--- EXTRACTED TEXT ---
For too long the Government have failed to hold big gambling companies to account—companies that, as we saw from the recent William Hill case, prioritise their annual £14 billion profits over customer care and that get the majority of those profits from problem gamblers. We have at least 350,000 such problem gamblers, including almost 60,000 children. This has, in turn, ruined the lives of around 2 million other people. Tragically, over 400 people a year take their own life because of gambling. Of course, it has also cost the nation billions of pounds.
The Government promised reforms back in 2019, but this White Paper has been constantly delayed by chaos, infighting and—as we have just heard—six gambling Ministers since the review was launched. So hundreds of people in that time have tragically taken their own life and thousands more have seen theirs devastated. None the less, the proposals in the White Paper are important and welcome steps in the right direction. At last, they are based on the recognition that gambling should be treated as a public health issue.
They respond directly to the key measures proposed by Peers for Gambling Reform and other campaign groups. Measures recommended by your Lordships’ Select Committee on gambling some three years ago included light-touch affordability checks, stake limits online, a statutory levy—so that all gambling companies contribute fairly and adequately to research, education and treatment—more effective redress mechanisms for individual gamblers and further limits on advertising and marketing. Online gambling products are designed to be addictive, with features such as high stakes and prizes, fast speed of play and the illusion of player control. We strongly welcome proposals to address these issues.
Does the Minister agree there should be parity online with, for instance, stakes in land-based venues, so that casino slot limits are set at £2? It has already taken too long, as we have heard. We should be implementing these and other proposals. What is the timeframe for consultation on these measures and when will they actually be in place?
In relation to affordability checks, given that the average household disposable income is £500 a month and the industry itself classifies gambling more than £75 a month as high spend, can the Minister explain why the White Paper’s proposed unsustainable loss trigger is 10 times that amount?
Given that the White Paper acknowledges that online gamblers use accounts with several different companies, why do the proposals consider only the “possibility” of a single, cross-company approach? Should there not be a single, independently run system of affordability checks?
We strongly welcome the proposals for a statutory levy. However, the White Paper is silent on the detail. Does the Minister at least agree that it should be a smart levy, based on the polluter pays principle, so that those that cause the most harm pay the most? How much money do the Government want to see raised?
---
### DIRECTION
Please list every measure that the text on gambling reform above says the Select Committee on gambling recommended some three years ago.
--- SUPPLIED MATERIAL ---
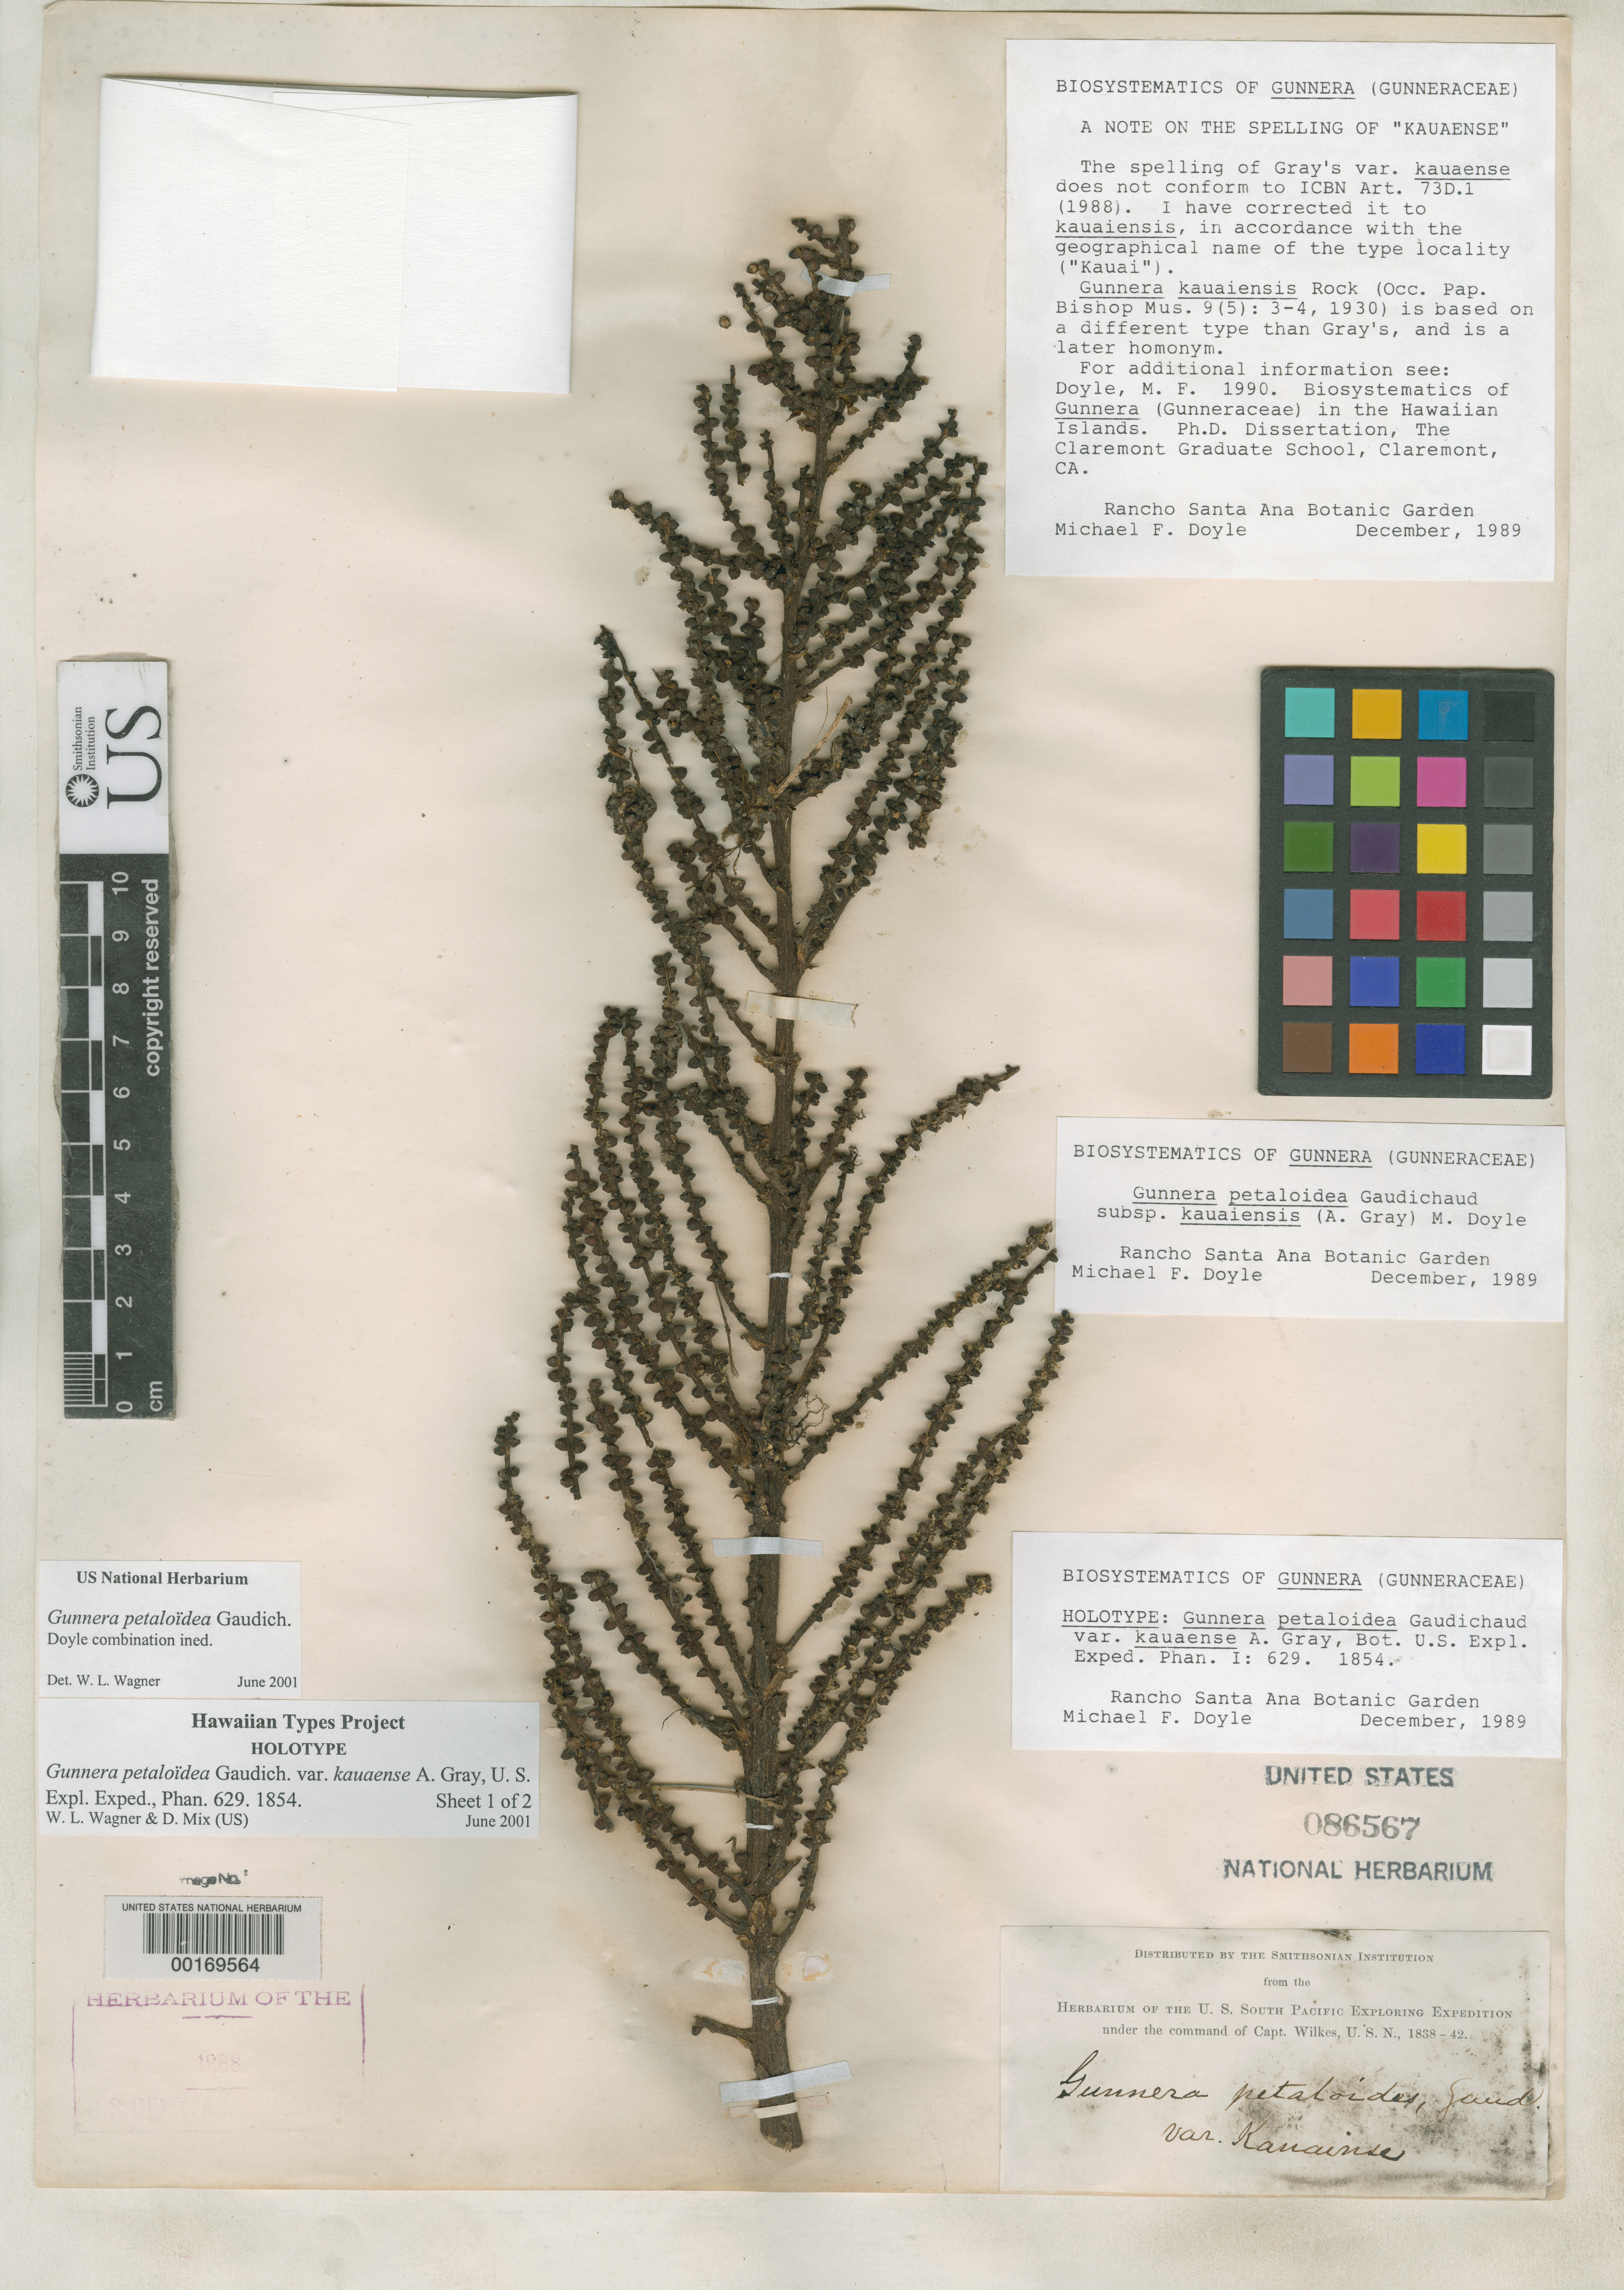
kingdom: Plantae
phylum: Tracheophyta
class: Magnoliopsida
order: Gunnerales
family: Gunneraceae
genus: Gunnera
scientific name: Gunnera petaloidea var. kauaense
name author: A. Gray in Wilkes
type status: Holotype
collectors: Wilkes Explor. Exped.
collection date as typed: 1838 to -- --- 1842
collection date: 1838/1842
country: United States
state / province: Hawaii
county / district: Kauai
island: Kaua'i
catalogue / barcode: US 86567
---
### FULL OUTPUT
- Light-touch affordability checks
- Stake limits online
- A statutory levy, so that all gambling companies contribute fairly and adequately to research, education and treatment
- More effective redress mechanisms for individual gamblers
- Further limits on advertising and marketing